WK League
- Season: 2019
- Dates: 15 April – 31 October 2019
- Champions: Incheon Hyundai Steel Red Angels (7th title)
- Matches: 112
- Goals: 345 (3.08 per match)
- Top goalscorer: Bia Zaneratto (16 goals)
- Biggest home win: Gyeongju 6–0 Changnyeong
- Biggest away win: Gumi 0–5 Incheon Changnyeong 0–5 Hwacheon
- Longest winning run: 13 matches Incheon
- Longest unbeaten run: 28 matches Incheon
- Longest winless run: 14 matches Changnyeong
- Longest losing run: 5 matches Changnyeong

= 2019 WK League =

The 2019 WK League was the eleventh season of the WK League, the top division of women's football in South Korea. The regular season began on 15 April and ended on 31 October 2019.

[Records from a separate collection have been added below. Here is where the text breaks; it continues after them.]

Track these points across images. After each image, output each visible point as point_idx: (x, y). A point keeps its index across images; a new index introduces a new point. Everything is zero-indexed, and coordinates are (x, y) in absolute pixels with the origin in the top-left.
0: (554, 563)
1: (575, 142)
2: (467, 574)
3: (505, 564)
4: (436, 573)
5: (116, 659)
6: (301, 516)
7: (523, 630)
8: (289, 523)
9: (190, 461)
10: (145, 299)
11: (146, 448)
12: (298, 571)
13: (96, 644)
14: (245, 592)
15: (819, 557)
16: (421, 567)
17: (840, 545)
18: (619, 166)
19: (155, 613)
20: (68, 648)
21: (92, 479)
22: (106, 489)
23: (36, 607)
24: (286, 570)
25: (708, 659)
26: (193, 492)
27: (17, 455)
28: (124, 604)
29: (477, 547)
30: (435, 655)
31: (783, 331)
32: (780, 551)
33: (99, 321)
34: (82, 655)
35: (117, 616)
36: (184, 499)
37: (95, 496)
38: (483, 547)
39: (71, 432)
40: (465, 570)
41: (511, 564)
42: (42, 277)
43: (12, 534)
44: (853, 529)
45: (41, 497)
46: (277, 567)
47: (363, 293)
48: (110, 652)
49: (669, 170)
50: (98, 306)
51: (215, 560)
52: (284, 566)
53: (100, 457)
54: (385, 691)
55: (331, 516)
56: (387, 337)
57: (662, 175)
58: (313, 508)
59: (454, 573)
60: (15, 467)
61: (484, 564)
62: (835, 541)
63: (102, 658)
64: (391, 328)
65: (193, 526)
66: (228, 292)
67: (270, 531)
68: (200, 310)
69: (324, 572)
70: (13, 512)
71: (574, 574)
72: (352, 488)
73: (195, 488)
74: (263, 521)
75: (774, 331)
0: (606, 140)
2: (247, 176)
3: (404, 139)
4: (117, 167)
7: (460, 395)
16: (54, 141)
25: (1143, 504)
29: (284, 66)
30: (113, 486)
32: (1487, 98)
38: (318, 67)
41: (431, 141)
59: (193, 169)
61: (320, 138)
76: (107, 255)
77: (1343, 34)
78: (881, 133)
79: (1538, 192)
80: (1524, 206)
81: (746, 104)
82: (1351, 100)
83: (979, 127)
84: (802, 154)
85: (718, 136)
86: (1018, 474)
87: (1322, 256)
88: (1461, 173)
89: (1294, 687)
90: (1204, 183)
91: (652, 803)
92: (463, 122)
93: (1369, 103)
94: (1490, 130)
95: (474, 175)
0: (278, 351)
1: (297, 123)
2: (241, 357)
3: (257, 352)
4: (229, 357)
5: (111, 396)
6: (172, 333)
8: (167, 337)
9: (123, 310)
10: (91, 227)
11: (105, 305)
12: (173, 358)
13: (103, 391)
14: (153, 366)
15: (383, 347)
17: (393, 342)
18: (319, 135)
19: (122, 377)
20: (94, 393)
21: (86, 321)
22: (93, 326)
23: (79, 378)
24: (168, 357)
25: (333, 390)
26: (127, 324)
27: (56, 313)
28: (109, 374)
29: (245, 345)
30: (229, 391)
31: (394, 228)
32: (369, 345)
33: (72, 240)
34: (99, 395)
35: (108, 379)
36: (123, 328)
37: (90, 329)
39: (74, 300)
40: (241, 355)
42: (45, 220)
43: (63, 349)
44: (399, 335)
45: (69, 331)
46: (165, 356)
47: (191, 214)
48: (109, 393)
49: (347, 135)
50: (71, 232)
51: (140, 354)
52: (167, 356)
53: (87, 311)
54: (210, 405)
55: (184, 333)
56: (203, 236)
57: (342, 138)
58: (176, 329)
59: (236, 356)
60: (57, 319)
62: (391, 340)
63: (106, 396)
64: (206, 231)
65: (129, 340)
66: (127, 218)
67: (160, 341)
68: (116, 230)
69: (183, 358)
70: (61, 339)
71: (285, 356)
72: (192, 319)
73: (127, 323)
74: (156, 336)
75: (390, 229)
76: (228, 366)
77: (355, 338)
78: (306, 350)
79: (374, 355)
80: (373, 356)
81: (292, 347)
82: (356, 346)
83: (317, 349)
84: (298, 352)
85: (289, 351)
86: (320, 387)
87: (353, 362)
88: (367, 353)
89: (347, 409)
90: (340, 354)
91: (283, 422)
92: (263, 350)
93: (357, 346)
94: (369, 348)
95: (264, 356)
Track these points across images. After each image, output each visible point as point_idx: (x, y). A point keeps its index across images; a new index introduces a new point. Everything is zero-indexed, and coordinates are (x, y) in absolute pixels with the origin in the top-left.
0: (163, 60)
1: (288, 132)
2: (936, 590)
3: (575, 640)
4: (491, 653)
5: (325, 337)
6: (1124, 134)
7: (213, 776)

Incheon Hyundai Steel Red Angels won their seventh consecutive title.

==Teams==
=== Stadiums and locations ===

| Team | City | Stadium | Capacity | Position in 2018 |
|---|---|---|---|---|
| Boeun Sangmu | Boeun | Boeun Public Stadium | 6,000 | 7th place |
| Changnyeong WFC | Changnyeong | Changnyeong Sports Park | 2,500 | 8th place |
| Gumi Sportstoto | Gumi | Gumi Civic Stadium | 35,000 | 4th place |
| Gyeongju KHNP | Gyeongju | Gyeongju Football Park | 650 | Runners-up |
| Hwacheon KSPO | Hwacheon | Hwacheon Sports Park | 3,000 | 5th place |
| Incheon Hyundai Steel Red Angels | Incheon | Incheon Namdong Asiad Rugby Field | 5,078 | Champions |
| Seoul WFC | Seoul | Hyochang Stadium | 15,194 | 6th place |
| Suwon UDC | Suwon | Suwon Sports Complex | 11,808 | 3rd place |

=== Foreign players ===
The total number of foreign players was restricted to three per club, including a slot for a player from the Asian Football Confederation countries.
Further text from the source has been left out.